Ensuite, Arnaud s’efforce d’épurer au maximum ses trouvailles. Selon lui, l’efficacité d’une mélodie passe par la simplicité : « Je pense par exemple au thème écrit par Lalo Schifrin pour Bullit, de Peter Yates, ou à la musique de Badalamenti pour Twin Peaks, de David Lynch, avec ses nappes sonores basses et un peu éthérées qui sont particulièrement réussies. J’aime aussi la valse toute simple, triste et élégante de In the Mood for Love de Wong Kar-Wai, composée par Shigeru Umebayashi ». Trouver les quelques notes qui, habilement combinées, vont servir le propos du film et en enrichir l’atmosphère. Ce qui, bien sûr, est loin d’être facile. « En tout cas, je cherche à ce qu’il y ait au maximum une complémentarité réciproque entre la musique et les images ».

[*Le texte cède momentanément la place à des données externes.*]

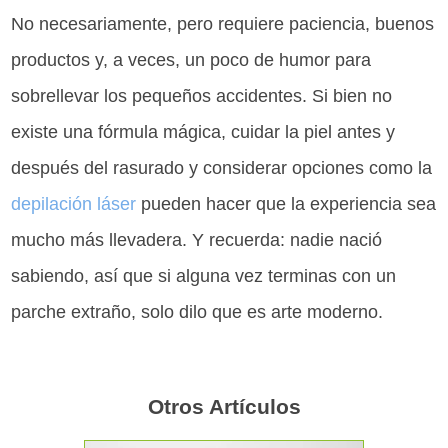
No necesariamente, pero requiere paciencia, buenos
productos y, a veces, un poco de humor para
sobrellevar los pequeños accidentes. Si bien no
existe una fórmula mágica, cuidar la piel antes y
después del rasurado y considerar opciones como la
depilación láser
pueden hacer que la experiencia sea
mucho más llevadera. Y recuerda: nadie nació
sabiendo, así que si alguna vez terminas con un
parche extraño, solo dilo que es arte moderno.
Otros Artículos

Une façon de composer, qui avec le recul, correspond bien à la sensibilité d’Arnaud. Un hasard, la musique de film ? Peut-être pas tant que ça. « Même avant lorsque je composais, j’avais besoin de m’inventer une histoire à chaque morceau. Aujourd’hui, je n’en ai plus besoin, elle est déjà là ! Je n’ai plus qu’à m’immerger dans le récit existant, pour tenter d’en donner une interprétation musicale. Ainsi, j’ai l’impression de raconter moi aussi l’histoire, mais à ma manière. Lorsqu’en plus le thème me touche personnellement et correspond à ce que j’ai envie de dire, c’est génial ! »
A quarante ans, Arnaud a des projets plein la tête. Même s’il continue d’improviser régulièrement avec quelques copains, c’est aujourd’hui la musique de film qu’il veut pouvoir continuer à créer, un univers vaste qui répond bien à ses goûts éclectiques. De la série à la fantaisie cartoonesque, en passant par le film d’auteur, grave ou burlesque, tout l’intéresse, même l’idée de pouvoir explorer un jour de nouveaux territoires : la prise de vue réelle, le documentaire, et pourquoi pas le long métrage, un grand rêve. Ce qui le motive ? « La vision de l’auteur, l’intérêt artistique du projet ». La musique au service des images.